Interior design is a fascinating job. It involves creativity in finding the right furnishings and thinking open-mindedly about how to organize a home. Yet it also requires expert planning and tenacity in order to complete projects by their deadline, leaving clients happy with the results.
Both the creative and the logistical side of interior design can be demanding, which is why technological solutions to this role can be so helpful. Here re a selection of technological aids to help make the lives of interior designers a little easier this year.
Virtual Shopping
Shopping online is something that all interior designers will take part in. You’ll know that to really examine a piece of furniture, you’ll want to see it in the flesh – not just online, where colors in photographs might be a little misleading. But the online world does help to expose you to a huge variety of goods and the competitive prices that they’re sold at.
With modern websites, there’s a bonus for interior designers: their offerings are often shown in several photographs, including those which you can rotate by 360 degrees so that you’re aware of what items look like from every angle.
Furthermore, some websites, in a nod to interior designers, actually help you pluck out the item you’re looking at and place it in a photograph of the room you’re designing – helping you situate the item in the wider context of the room.
Floor Planning
On the subject of being able to visualize a room’s interior, including specific items of furniture added to their correct dimensions, there are several digital floor planning apps and online helpers that are designed to make your life a little easier. Use the best floor plan software for your purposes by searching through the best options online and selecting the one that’ll work with your process.
Floorplanning is notoriously difficult because, without an app or program that helps you layout a room, you may well make mistakes regarding the size of furniture and how it’ll all fit into the rooms you’re refurbishing or designing from scratch.
That’s what makes these software solutions so useful” it can cut corners in your furniture selection process, enabling you to make sound decisions about where furniture should go, which furniture fits perfectly in the space provided, and how the overall room will feel once it’s populated by the furniture you’ve chosen.
Planning Charts
Interior design isn’t just about getting your creative juices flowing in order to make the most delightful interiors you possibly can.

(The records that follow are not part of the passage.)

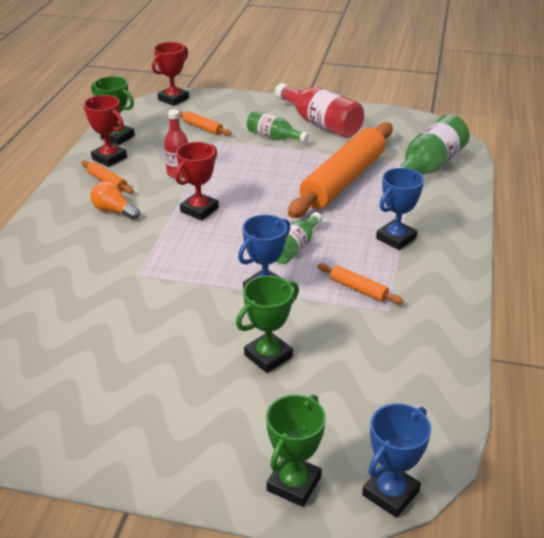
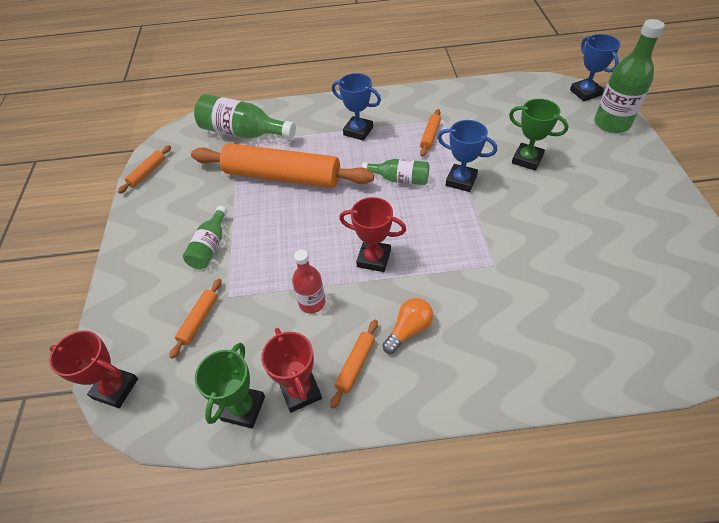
camera: 105 degrees left, 15 degrees up
(109, 158) = (300, 391): red trophy -> red trophy turned 45 degrees counterclockwise
(114, 211) = (409, 330): orange light bulb -> orange light bulb turned 150 degrees counterclockwise
(294, 484) = (611, 123): green trophy -> green bottle
(320, 124) = (172, 218): red bottle -> none
(389, 116) = (147, 173): none -> orange rolling pin
(390, 493) = (585, 92): blue trophy -> blue trophy turned 45 degrees clockwise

It’s also about delivering these interiors to your clients to the deadlines that they’ve set – and that takes quite a bit of organizational planning.
You’ll need to know when certain objects are to be delivered, you’ll need to plan the workmen who’ll carry it or install different items of furniture, and you’ll want to do all of this in such a way that not a day is wasted in your creation of the interior you’ve thought up.
All of this takes planning nous, and that nous is often supplemented by technology that helps you chart out your time and the tasks you still have outstanding. In interior design, many tasks also require a previous task to be completed before they’re commenced. Think here of wall painting before you install the furniture.
Online planning charts often have features that allow you to set up these depending on factors, which means that you can tick off pressing tasks and unlock the following task as quickly as possible when you’re working to tight deadlines.
Websites
If you’re a successful interior designer, your phone is probably ringing off the hook with potential clients looking to engage your services. Word spreads fast about the role you’re in and the job you do, and it won’t take too much time before you’re well known in your operating area, and you are enjoying a high quantity of work.
But if you’re just starting out, or you have yet to become well known, a website can really help you generate a little publicity for your approach and new clients to work with.
Setting up a website is remarkably easy. You’ll just need to engage with one of the many website builders out there, which are designed for ease of use so that even a complete newcomer to website building can create something aesthetically pleasing and accessible in an afternoon.
Remember that your key pages on your website will be case studies: examples of the projects you’ve pulled off recently and a little text to describe your thought process. It’s reading these that will help potential clients get in touch and ask to engage your services.
Social Media
As well as a website, social media feels like it’s made for interior designers. There are thousands of interior design pages on the likes of Instagram and Pinterest, where fans of the craft share their favorite looks and designs on “mood boards,” which they share with their followers. Existing interior design professionals also leverage this media to help show off their latest work.
At a minimum, you should be posting excellent, alluring photographs of your work on Instagram. That’s where you are most likely to be seen by those who are searching for interior design tips and tricks. You should also consider making an account on other visual social media platforms, such as Facebook, YouTube, and Pinterest.
Architect’s Software
Finally, if you’re also willing to do a little home remodeling – knocking in walls, for instance, in order to create open-plan interiors – then you’re going to find architect’s software incredibly useful. It’s worth taking a short course online to help you get to grips with this technology if you’re not already familiar with how it works.
It’s designed to help you visualize and plan radically new interiors while still paying attention to the structural integrity of the home you’re looking to change. While the plans for extensions and the knocking in of walls belong to builders, having access to his software will help you better visualize the end results of such larger-scale home changes.
There you have it: the key technology that every interior designer should engage in this year.